Seasonal changes affect squirrels' foraging activities, and seasonal changes are used to prevent algorithms from falling into local optimality.
$$\begin{array}{c}{S}_{c}^{t}=\sqrt{{\sum }_{z=1}^{3}{\sum }_{k=1}^{d}{\left(F{S}_{at,k}^{t,z}-F{S}_{ht,k}\right)}^{2}} \left(12\right)\end{array}$$
$$\begin{array}{c}{S}_{min}=\frac{10E-6}{{365}^{2.5t/{t}_{m}}} \left(13\right)\end{array}$$
\(t\) and \({t}_{m}\) are the current value and the maximum iteration value respectively, \({S}_{min}\) is the minimum value of the seasonal constant, \({S}_{c}^{t}\) is the seasonal constant, and the seasonal change condition is\({S}_{c}^{t}<{S}_{min}\). If this condition is met, the position of common squirrels changes randomly.
$$\begin{array}{c}F{S}_{nt,i}^{t+1}=F{S}_{i,L}+Levy\left(F{S}_{i,U}-F{S}_{i,L}\right) \left(14\right)\end{array}$$
\(F{S}_{i,U}\) and \(F{S}_{i,L}\) are the upper and lower bounds of squirrel movement, and Levy is the Levi distribution, effectively searching globally to find a new location that is optimal from the current location.
The process of optimizing VMD parameters based on squirrel search algorithm is as follows [26].
Step 1: Set SSA parameters, including population size, number of iterations and upper and lower bounds of the optimization range, and initialize the population position using Eq. (7).
Step 2: VMD decomposition of the power sequence was performed according to the position of each squirrel (K,a), and the fitness of each individual was calculated and sorted according to Eq. (8).
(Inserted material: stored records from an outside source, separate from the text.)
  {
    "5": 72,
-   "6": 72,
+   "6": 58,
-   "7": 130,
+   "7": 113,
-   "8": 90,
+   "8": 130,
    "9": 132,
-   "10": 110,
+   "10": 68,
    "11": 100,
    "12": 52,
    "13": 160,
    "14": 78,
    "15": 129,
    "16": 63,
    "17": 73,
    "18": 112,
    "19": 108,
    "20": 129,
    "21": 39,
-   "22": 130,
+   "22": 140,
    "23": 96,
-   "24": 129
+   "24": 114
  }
The squirrels were assigned to hickory trees (optimal solution), oak trees (suboptimal solution), and ordinary trees (general solution) in order to preserve the locations of the most individual squirrels.
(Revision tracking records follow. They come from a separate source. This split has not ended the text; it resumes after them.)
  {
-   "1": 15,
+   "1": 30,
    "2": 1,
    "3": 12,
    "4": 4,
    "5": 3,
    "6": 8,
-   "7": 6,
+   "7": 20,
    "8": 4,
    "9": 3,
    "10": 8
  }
Step 3: Update individual squirrel locations.
Step 4: Update the seasonal constant, when S_c^t < S_min, move the individuals in the ordinary tree randomly.
Step 5: Repeat Step 2 for the newly generated location to update the optimal solution.
Step 6: Repeat steps 3 to 5 until the maximum number of iterations is reached to stop the optimization and output the optimal parameters and fitness values.
1.3 CNN algorithm principle
CNN is a feedforward neural network with a deep structure, including input layer, convolutional layer, pooling layer, fully connected layer and output layer [27].
The convolution layer extracts local features from the fault data, and the feature output of the convolution layer is obtained by activation function after convolution calculation. The feature expression is:
$$\begin{array}{c}{x}_{j}^{l}=f\left(\sum _{i\in {M}_{j}}{x}_{i}^{l-1}*{k}_{ij}^{l}+{b}_{j}^{i}\right) \left(15\right)\end{array}$$
Where: \({k}_{ij}^{l}\) is the convolution kernel weight matrix; \(f\) is a nonlinear activation function; \(l\) is the l-layer in the network; \({M}_{j}\) is the input feature map.
The pooling layer is divided into maximum pooling and average pooling, which can retain the main features while reducing the network parameters and calculation amount to avoid the occurrence of overfitting [28]. The fully connected layer further extracts the output features of the pooled layer and inputs them into the classifier for classification.